Last reviewed: 2026-07
istat — dump both timestamp sets for one file¶
istat -o 2048 evidence.dd 34 # inode/MFT 34: all $SI and $FN timestamps + data runs
fls -o 2048 -r evidence.dd | grep -i suspect.exe # find the inode/MFT number first
- On NTFS,
istatprints$STANDARD_INFORMATION(SI — user-settable) and$FILE_NAME(FN — kernel-set) blocks.
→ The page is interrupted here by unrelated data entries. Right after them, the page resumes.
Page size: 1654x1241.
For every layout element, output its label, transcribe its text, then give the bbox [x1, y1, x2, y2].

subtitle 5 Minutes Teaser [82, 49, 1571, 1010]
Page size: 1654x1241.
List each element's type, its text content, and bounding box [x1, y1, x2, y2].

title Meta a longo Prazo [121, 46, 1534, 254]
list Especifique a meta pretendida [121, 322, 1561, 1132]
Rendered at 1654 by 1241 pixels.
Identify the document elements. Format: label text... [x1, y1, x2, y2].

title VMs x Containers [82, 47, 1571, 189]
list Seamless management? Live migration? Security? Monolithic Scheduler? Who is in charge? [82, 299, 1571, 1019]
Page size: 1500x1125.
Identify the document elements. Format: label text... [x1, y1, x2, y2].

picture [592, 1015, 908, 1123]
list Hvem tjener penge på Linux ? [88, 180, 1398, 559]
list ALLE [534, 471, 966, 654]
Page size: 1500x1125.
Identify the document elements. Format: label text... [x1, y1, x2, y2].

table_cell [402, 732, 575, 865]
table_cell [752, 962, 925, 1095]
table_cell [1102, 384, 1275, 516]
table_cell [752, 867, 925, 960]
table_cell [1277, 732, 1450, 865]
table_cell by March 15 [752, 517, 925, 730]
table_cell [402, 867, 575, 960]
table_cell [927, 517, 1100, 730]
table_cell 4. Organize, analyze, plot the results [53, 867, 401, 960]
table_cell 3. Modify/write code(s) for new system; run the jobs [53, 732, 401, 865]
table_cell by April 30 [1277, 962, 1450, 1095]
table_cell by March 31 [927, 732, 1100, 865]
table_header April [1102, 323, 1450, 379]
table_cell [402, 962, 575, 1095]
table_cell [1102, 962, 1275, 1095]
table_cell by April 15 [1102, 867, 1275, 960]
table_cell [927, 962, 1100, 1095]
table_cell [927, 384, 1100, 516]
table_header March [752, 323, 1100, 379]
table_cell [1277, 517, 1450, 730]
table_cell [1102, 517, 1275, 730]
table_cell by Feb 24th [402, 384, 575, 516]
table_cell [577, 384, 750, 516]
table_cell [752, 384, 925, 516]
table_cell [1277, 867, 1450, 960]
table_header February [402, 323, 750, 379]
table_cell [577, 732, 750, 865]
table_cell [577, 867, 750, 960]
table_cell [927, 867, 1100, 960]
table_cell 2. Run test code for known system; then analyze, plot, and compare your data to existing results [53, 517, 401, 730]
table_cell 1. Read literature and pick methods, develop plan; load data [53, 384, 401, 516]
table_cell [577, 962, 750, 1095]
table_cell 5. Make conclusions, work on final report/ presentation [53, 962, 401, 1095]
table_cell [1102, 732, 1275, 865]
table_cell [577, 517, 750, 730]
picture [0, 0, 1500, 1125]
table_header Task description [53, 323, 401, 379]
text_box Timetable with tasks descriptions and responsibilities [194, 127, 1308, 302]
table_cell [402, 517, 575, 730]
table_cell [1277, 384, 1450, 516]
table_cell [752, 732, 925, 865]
Comparing the two is the whole detection.
$SI vs $FN — reading the divergence¶
$STANDARD_INFORMATION Created / Modified / Accessed / Changed ← Windows Explorer "Date modified"
← easy to set via Win32 API
$FILE_NAME Created / Modified / Accessed / Changed ← directory-entry level
← kernel-maintained, harder to touch
Red flags:
SI created ≪ FN created (file "created" before its own directory entry)
SI modified < SI created (impossible under normal operation)
SI times land on suspiciously ROUND values (exact :00 seconds, midnight)
SI matches a known toolkit's compile date, FN does not
Detection workflow (script it)¶
1. fls -r -d → enumerate files, incl. deleted
2. istat each → pull $SI + $FN four-tuples
3. compare → flag SI-before-FN, sub-second-zero SI, SI/FN mismatch
4. corroborate → does the SI time fit the surrounding timeline, prefetch, event log?
# Skeleton: flag $SI-created earlier than $FN-created (via pytsk3 / parsed istat output)
if si_created < fn_created:
flag(inode, "possible timestomp: $SI predates $FN")
Log-tampering tells¶
Event ID 1102 (Security) / 104 (System) → log was cleared through the API (legit clearing logs itself)
No 1102 but records missing → raw deletion/corruption → GAP in record sequence numbers
Security log absent from the image → document it: "expected log not present on imaged volume"
Wiping vs. deletion — what still survives¶
Deleted (HDD) often recoverable from slack / unallocated (fls -d + icat -r, carving)
Deleted (SSD) TRIM may have zeroed the cells immediately — may NOT recover
Wiped/overwritten content rarely carves back — BUT the ACT of wiping shows in:
• wiper binary's Prefetch record
• $LogFile / $UsnJrnl MFT-update entries
• shell history, process-execution (4688) traces
Gotchas worth remembering¶
- Timestomping usually touches only
$SI.$FNis kernel-maintained and left intact — a muddy boot print under a clean alibi.istatboth, compare, done. - Absence is evidence. A clean disk is not a clean host. A missing-but-expected Security log, a
wiper in prefetch, a
$LogFileentry, or a sequence-number gap all testify to what was hidden. - A round or "impossibly old" timestamp is a lead, not proof. Corroborate against the timeline — a 2019 file sitting among files from this morning, with no explanation, earns a second look.
- Log clearing records itself (1102/104). Its absence alongside missing records means raw deletion — check the record sequence numbers for the gap.
- AI can flag statistically anomalous timestamps, but can't replace
istat. You still need the raw attribute data — and the craft is knowing why a flag is anomalous, or it's not a defensible finding.